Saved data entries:
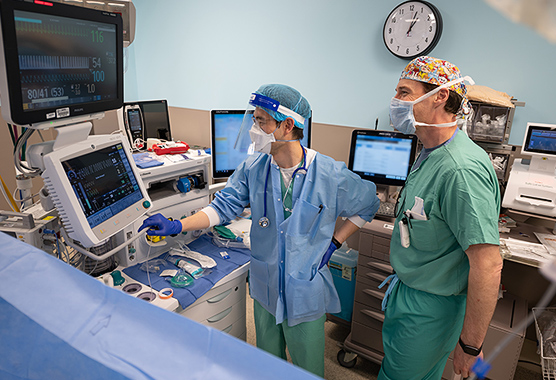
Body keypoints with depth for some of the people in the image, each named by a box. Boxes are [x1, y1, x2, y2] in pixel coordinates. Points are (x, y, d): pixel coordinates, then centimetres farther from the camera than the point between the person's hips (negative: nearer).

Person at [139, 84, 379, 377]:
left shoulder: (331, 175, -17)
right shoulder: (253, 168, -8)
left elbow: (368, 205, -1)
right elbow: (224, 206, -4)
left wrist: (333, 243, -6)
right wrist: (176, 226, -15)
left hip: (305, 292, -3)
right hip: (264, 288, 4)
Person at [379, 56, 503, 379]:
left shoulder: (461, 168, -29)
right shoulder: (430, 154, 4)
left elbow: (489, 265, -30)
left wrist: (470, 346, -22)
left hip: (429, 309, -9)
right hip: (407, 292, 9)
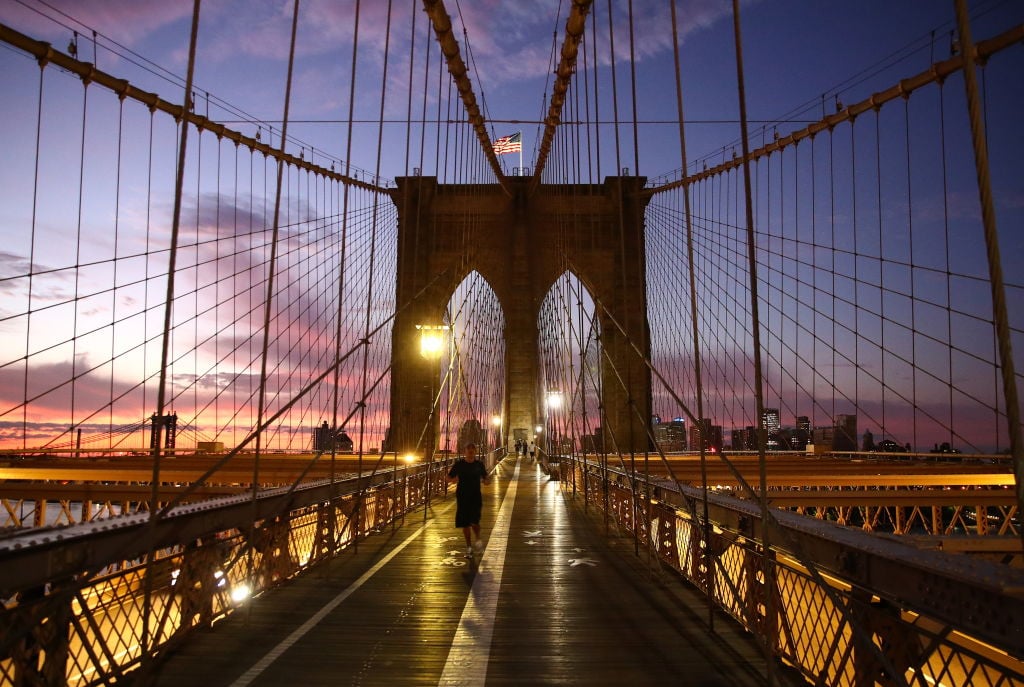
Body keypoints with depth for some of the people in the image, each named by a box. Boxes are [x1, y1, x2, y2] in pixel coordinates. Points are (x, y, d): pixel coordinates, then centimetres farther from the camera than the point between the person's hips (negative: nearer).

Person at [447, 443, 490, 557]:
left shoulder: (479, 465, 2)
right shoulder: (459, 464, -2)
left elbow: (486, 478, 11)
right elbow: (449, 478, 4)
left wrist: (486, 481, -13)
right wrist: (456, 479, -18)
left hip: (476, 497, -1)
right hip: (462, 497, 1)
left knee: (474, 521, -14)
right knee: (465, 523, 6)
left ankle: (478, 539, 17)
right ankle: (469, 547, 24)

▶ [WORK TO COMPLETE]: Transcribe each entry exactly, pictures excluded.

▶ [PROBLEM SOLUTION]:
Body keypoints with depth for some of the people in the image, each named by a box. Boxes are [x1, y1, x2, y2] in pixel coordinates. Points are (x, y, d): pixel coordinates, then centimetres farther from the camera than the point between the person's hips (negative: nearer).

Person at [139, 84, 379, 377]:
left shoulder: (331, 175, -17)
right shoulder: (253, 168, -8)
left elbow: (368, 205, -1)
right elbow: (224, 206, -4)
left wrist: (333, 243, -6)
right wrist: (176, 226, -15)
left hip: (305, 292, -3)
right hip: (264, 288, 4)
Person at [379, 56, 503, 379]:
left shoulder: (461, 168, -29)
right shoulder: (430, 154, 4)
left elbow: (489, 265, -30)
left wrist: (470, 346, -22)
left hip: (429, 309, -9)
right hip: (407, 292, 9)
Body keypoints with depth for some of the people in the image, each named by a box. Boxes are [x1, y1, x2, y2] in pixel coordinates. Points are (x, y, d): pixel coordinates, then centimetres farther from the camera than the point between the person's hips (negative: nearer).

Person at [447, 443, 490, 557]:
left shoulder: (479, 465, 2)
right shoulder: (459, 464, -2)
left elbow: (486, 478, 11)
right elbow: (449, 478, 4)
left wrist: (486, 481, -13)
right wrist: (456, 479, -18)
left hip: (476, 497, -1)
right hip: (462, 497, 1)
left knee: (474, 521, -14)
right knee: (465, 523, 6)
left ankle: (478, 539, 17)
right ankle: (469, 547, 24)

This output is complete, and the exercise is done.